Posted by: Amy Jane (Untangling Tales) | August 8, 2009

Cheap Yogurt

I don’t know what percentage of the population sees milk at half-off and buys a lot like I do.

What I have personally seen as I load up my cart is somebody stop, pull out a stickered milk then look at the (next day) sell-by date and put it back.  “It’s good for at least a week after that date,” I’ll insist, not wanting to see someone miss out.

“Oh I never go through a gallon that fast,” is what I always hear.

Now you don’t have to.  You could make yogurt out of it, and then take your sweet time getting through it.
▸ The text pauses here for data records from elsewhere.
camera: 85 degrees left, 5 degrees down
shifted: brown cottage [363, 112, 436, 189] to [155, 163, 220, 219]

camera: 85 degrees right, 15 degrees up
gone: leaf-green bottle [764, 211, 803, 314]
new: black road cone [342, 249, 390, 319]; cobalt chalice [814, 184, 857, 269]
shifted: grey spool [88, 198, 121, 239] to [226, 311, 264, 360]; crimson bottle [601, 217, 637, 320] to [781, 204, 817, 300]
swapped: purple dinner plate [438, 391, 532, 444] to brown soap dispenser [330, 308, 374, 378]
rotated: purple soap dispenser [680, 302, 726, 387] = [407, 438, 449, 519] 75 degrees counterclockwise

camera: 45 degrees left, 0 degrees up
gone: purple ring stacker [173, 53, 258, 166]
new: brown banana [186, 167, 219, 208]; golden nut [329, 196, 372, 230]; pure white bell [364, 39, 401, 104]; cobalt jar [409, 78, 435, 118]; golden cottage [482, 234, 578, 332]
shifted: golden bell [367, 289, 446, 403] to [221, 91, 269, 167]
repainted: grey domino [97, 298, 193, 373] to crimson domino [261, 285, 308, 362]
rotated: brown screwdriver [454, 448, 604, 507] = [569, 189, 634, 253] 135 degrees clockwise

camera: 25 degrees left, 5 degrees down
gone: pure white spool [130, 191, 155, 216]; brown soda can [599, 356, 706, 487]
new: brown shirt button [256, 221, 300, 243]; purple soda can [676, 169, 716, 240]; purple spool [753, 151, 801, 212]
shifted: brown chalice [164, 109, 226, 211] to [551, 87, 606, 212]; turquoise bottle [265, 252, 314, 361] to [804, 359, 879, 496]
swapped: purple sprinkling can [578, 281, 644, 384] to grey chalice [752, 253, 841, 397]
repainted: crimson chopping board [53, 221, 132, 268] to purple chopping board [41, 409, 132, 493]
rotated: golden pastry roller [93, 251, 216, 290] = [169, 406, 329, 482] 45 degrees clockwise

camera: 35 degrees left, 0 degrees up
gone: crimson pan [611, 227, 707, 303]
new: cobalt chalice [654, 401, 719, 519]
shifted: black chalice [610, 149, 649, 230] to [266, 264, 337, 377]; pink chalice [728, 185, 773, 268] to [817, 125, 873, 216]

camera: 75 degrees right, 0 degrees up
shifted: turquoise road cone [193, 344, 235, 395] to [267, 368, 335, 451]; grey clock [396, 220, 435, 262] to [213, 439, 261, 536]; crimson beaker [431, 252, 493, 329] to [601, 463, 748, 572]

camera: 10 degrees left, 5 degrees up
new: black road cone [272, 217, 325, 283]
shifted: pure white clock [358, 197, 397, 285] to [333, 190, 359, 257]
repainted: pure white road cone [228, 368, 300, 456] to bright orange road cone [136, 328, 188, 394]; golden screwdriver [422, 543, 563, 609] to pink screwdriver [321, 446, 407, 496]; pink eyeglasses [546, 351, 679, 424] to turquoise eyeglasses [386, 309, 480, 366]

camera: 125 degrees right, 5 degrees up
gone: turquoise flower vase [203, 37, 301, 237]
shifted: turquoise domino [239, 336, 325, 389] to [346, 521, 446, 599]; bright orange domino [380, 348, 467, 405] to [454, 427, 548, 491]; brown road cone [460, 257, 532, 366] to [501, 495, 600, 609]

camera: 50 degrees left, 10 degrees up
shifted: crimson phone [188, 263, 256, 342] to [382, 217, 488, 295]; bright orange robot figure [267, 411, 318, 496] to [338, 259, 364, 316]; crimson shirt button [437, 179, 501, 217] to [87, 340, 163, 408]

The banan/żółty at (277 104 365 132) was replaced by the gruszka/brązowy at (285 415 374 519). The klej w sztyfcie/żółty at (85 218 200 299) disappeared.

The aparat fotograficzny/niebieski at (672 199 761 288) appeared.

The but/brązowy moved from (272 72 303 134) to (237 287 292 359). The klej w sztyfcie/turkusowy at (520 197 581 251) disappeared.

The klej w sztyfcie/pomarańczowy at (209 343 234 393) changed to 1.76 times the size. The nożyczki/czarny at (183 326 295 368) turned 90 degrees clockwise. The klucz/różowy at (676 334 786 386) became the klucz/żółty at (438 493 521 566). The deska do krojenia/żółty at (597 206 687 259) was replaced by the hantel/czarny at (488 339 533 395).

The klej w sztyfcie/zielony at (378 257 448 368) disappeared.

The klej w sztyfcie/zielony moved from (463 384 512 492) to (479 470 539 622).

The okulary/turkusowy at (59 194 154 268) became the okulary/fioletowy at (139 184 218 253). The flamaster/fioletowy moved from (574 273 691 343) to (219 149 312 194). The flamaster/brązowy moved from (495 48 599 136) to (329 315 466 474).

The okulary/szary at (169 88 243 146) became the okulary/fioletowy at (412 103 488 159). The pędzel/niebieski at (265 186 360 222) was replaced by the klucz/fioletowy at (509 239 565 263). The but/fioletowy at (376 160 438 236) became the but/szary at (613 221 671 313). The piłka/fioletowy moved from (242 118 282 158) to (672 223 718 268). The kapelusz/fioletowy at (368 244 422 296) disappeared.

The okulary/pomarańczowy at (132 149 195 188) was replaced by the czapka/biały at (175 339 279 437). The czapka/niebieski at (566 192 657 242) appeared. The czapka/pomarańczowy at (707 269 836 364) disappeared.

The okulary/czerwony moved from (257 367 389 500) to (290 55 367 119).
  1. Pour your milk into a saucepan and cook it a while. (I set mine to simmer while I cleaned my kitchen Friday morning).
  2. Run it through a mesh-type strainer (because you’ve probably cooked a layer of milk-sugars to the bottom of the pan) and set a thermometer in it to watch the temperature going down. (I will fill the sink around the bowl with cold water to make this step go faster.)
  3. When the thermometer reads 110-degrees mix in some “active culture” plain yogurt and pour into final containers (I did 8-oz. sizes this time for some of mine– convenient grab-and-goes, in theory).
  4. Put into a cooler (I fill the extra space with a towel) to keep the mixture at its happy temp while the yogurt culture eats its way through the new batch.

In 4-5 hours you can check it and see if the flavor is where you like it.  I like my yogurt very mild, so 4 hours is about as far as I let mine go (when I’m on top of things).  It’s very runny at first (after all, it’s little more than thick milk) but after a week in the fridge it has a more “normal” yogurt look.

When made with fat-free milk, this yogurt is 2-Points/8oz.

I made my current batch off a $1.50 gallon of milk, and I get to know what goes in it.

For example, real strawberries with no “artificial flavors.” And you control how much sugar goes in.